### Document excerpt
ISV engineering's HPC web log For HPC ISVs & OSS

Friday Feb 20, 2009

Building OpenMPI 1.29 for OpenSolaris with Studio 12


The last version of OpenMPI 1.2x is released. OpenMPI 1.29 is out and available for download from http://wwww.openmpi.org/

As I have in a previous blog, built 129rc1, this build is similar, but a big fix for OpenSolaris (as I documented in my blog) has made it into the source tree. This is great, you will find the build goes really smoothly.

Getting started

  • OpenSolaris 2008.11

  • OpenMPI 1.2.9

  • Studio 12 compilers

  • GNU utilities

OpenMPI 1.2.9 can be obtained at: http://www.openmpi.org/

For OpenSolaris, use the package manager and the opensolaris.org repository to download the Studio 12 compilers for C/C++ and GNU utilities, the repository is great and as a developer on OpenSolaris, you should get use to this tool to manage your environment, it is a fantastic addition, I use it heavily.

### Supplied information

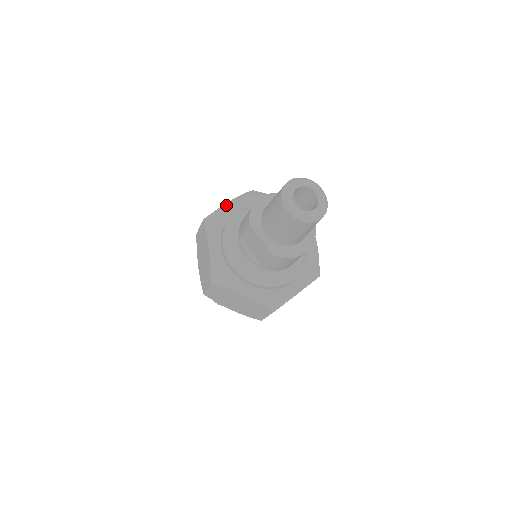
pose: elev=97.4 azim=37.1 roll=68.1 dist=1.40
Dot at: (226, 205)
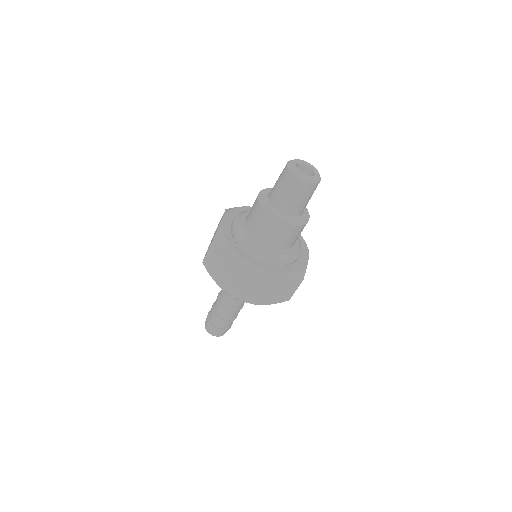
Dot at: (222, 222)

### Exercise tasks
• A. Extract the passage of the OpenMPI build post from "ISV engineering's HPC" up to and including "goes really smoothly.".
• B. Which version of OpenSolaris appears in the "Getting started" list of the OpenMPI build post?
Use only the blog post on building OpenMPI to complete the work, not the listing.

### Responses for each task
• A.
ISV engineering's HPC web log For HPC ISVs & OSS

Friday Feb 20, 2009

Building OpenMPI 1.29 for OpenSolaris with Studio 12


The last version of OpenMPI 1.2x is released. OpenMPI 1.29 is out and available for download from http://wwww.openmpi.org/

As I have in a previous blog, built 129rc1, this build is similar, but a big fix for OpenSolaris (as I documented in my blog) has made it into the source tree. This is great, you will find the build goes really smoothly.

• B. OpenSolaris 2008.11